Rumah Bos Pasar Turi Terancam Dieksekusi PN Surabaya

Kamis, 14 November 2019 - 05:30 WIB
Rumah Bos Pasar Turi Terancam Dieksekusi PN Surabaya
NS Sujatmiko saat menjadi saksi sidang kasus dugaan pemalsuan akta otentik yang menjerat Henry J Gunawan bersama istri, Iuneke Anggraini di Pengadilan Negeri (PN) Surabaya. Foto/SINDOnews/Lukman Hakim
A A A
SURABAYA - Masalah hukum pidana yang dihadapi bos Pasar Turi Henry J Gunawan dan istrinya, Iuneke Anggraini, yang saat ini sedang diproses di Pengadilan Negeri (PN) Surabaya belum tuntas.

Bahkan, kini kembali muncul pihak yang merasa dirugikan atas perbuatan direktur PT Gala Bumi Perkasa tersebut.

Dia adalah NS Sujatmiko, ahli waris almarhum Aji Samudra Sujatmiko. Seusai memberi keterangan sebagai saksi dalam perkara pidana terdakwa Henry dan Iunike, pria yang kerap dipanggil Sujatmiko ini menceritakan kronologis asal muasal utang sebesar Rp950 juta berupa tiga Bilyet Giro (BG), yang dimiliki Henry kepada dirinya yang hingga kini belum terbayar.

“Ayah saya meninggal sejak 2001 dan ibu saya (Djuliana Hawwani Gunawan) meninggal pada 2010. Orang tua kami meninggalkan harta, salah satunya iutang sebesar Rp950 juta pada Henry. Meski proses hukum sudah mencapai inkracht, namun hingga saat ini hutang tersebut belum dibayar oleh Henry. Kami ingin mencari keadilan,” kata Sujatmiko, Rabu (13/11/2019).

Awalnya, Sujatmiko konsultasi ke kantor TAN Lawfirm terkait solusi utang tersebut.

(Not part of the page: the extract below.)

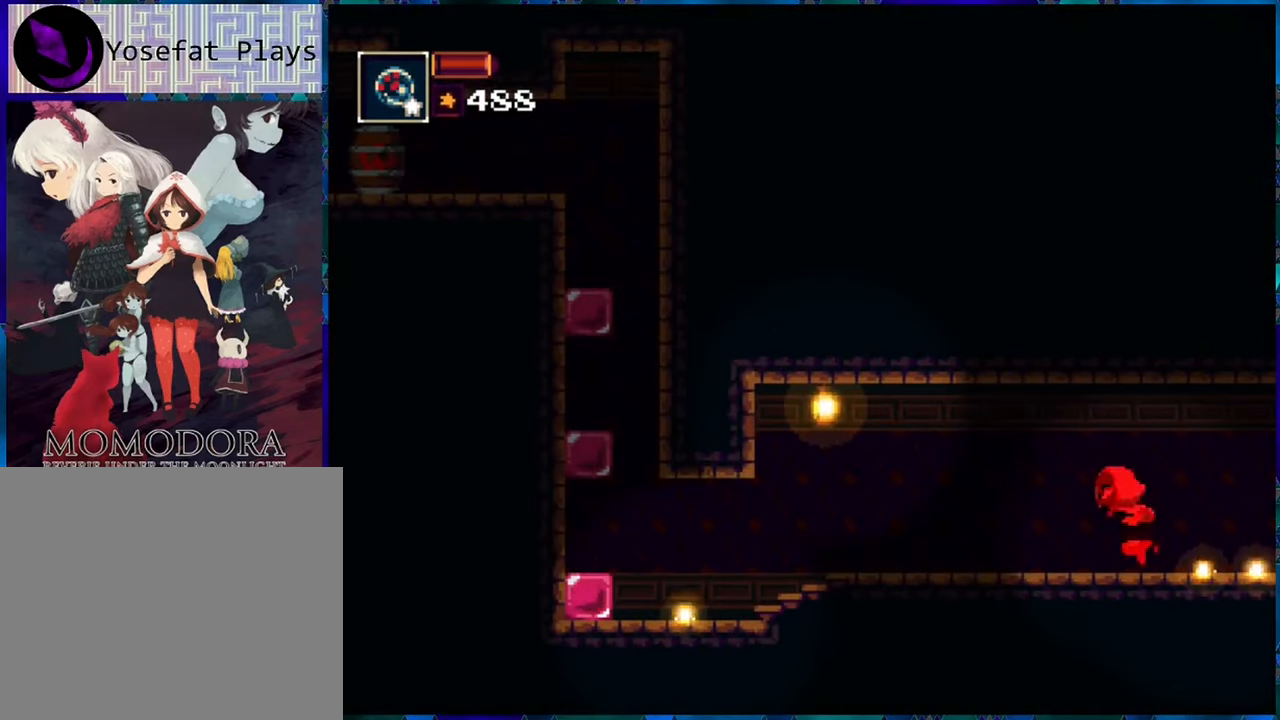
{"buttons": ["R1", "DPAD_LEFT"], "left_stick": "center", "right_stick": "center", "events": []}
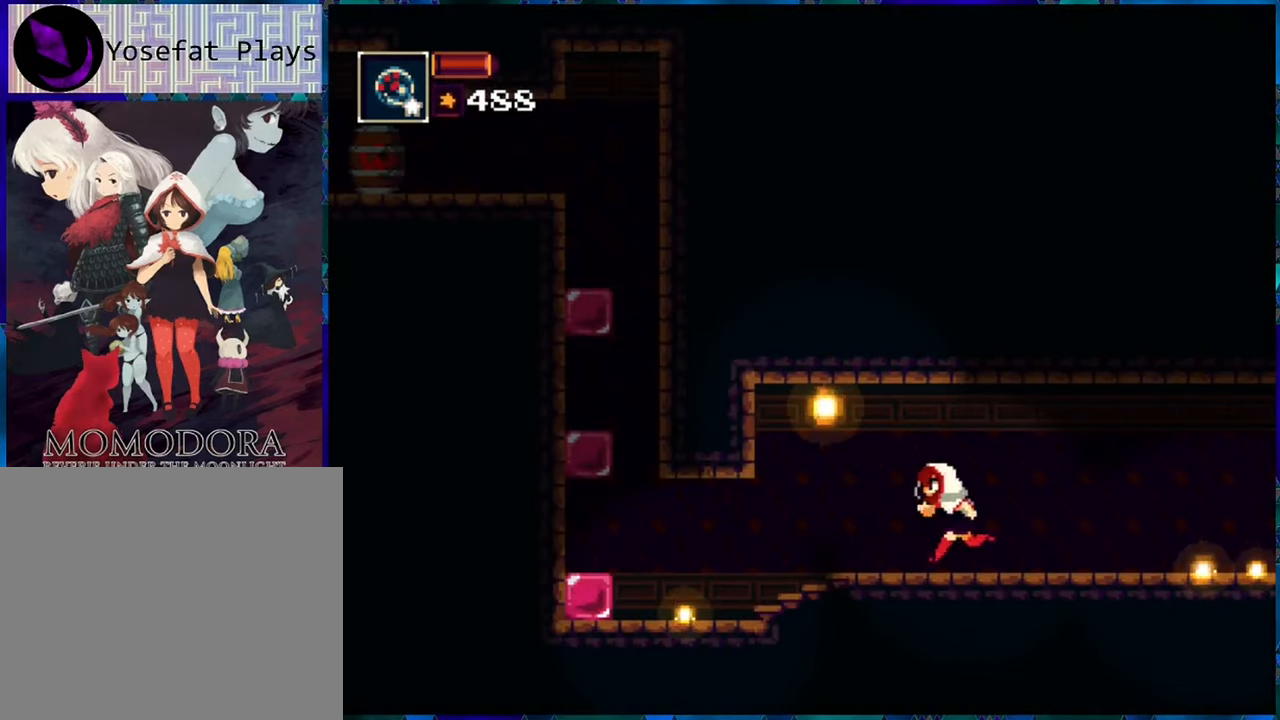
{"buttons": ["R1"], "left_stick": "center", "right_stick": "center", "events": [[233, "DPAD_LEFT", "up"]]}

Pengacara yang bertugas di TAN Lawfirm menyarankan untuk menyelesaikan secara kekeluargaan, dengan mendatangi Henry J Gunawan dan membicarakan pelunasan utang ini.

Namun, Sujatmiko mengaku justru dimarah-marahi oleh Henry. “Intinya Henry tidak mau membayar utang tersebut. Akhirnya saya memilihi jalur hukum guna menyelesaikan masalah tersebut,” kata dia.

Didampingi pengacara TAN Lawfirm, akhirnya Sujatmiko mengajukan gugatan bernomor 906/Pdt. G/2013/PN.Sby dan menang. Kemenangan ini diperkuat lagi dengan putusan tingkat banding bernomor 248/Pdt/2015/PT Sby hingga dinyatakan telah berkekuatan hukum tetap (Inkracht).

Dengan terbitnya putusan itu, Sujatmiko berharap masalahnya segera selesai. Dia lalu mengajukan permohonan eksekusi terhadap aset milik Henry berupa rumah yang berada di Perumahan Graha Family Blok W Nomor 71-73 Surabaya.

Mengetahui Sujatmiko mengajukan sita eksekusi, Henry mengajukan gugatan bernomor 984/Pdt.G/2016/PN SBY.

Akibat gugatan tersebut, eksekusi pun tertunda. Namun, Henry kembali dinyatakan kalah oleh majelis hakim. Setelah putusan gugatan itu dinyatakan inkracht, upaya melanjutkan eksekusi perkara sebelumnya akhirnya kembali diajukan Sujatmiko. Henry, melalui istrinya Iuneke, kembali mengajukan gugatan perlawanan bernomor 253/ Pdt.Bth/2018/PN. Sby.

Dalam gugatan ini, Iuneke Anggraini mengaku sebagai pemilik aset yang diajukan sebagai sita eksekusi. Iunike mengaku kawin dengan Henry pada tanggal 9 November 2011 dengan Perjanjian Kawin (pisah harta) pada 31 Oktober2011.

Namun, hakim kembali menolak gugatan perlawanan yang diajukan istri Henry ini. Sehingga sudah tidak ada lagi upaya hukum yang harus ditunggu untuk pelaksanaan eksekusi terhadap rumah Henry.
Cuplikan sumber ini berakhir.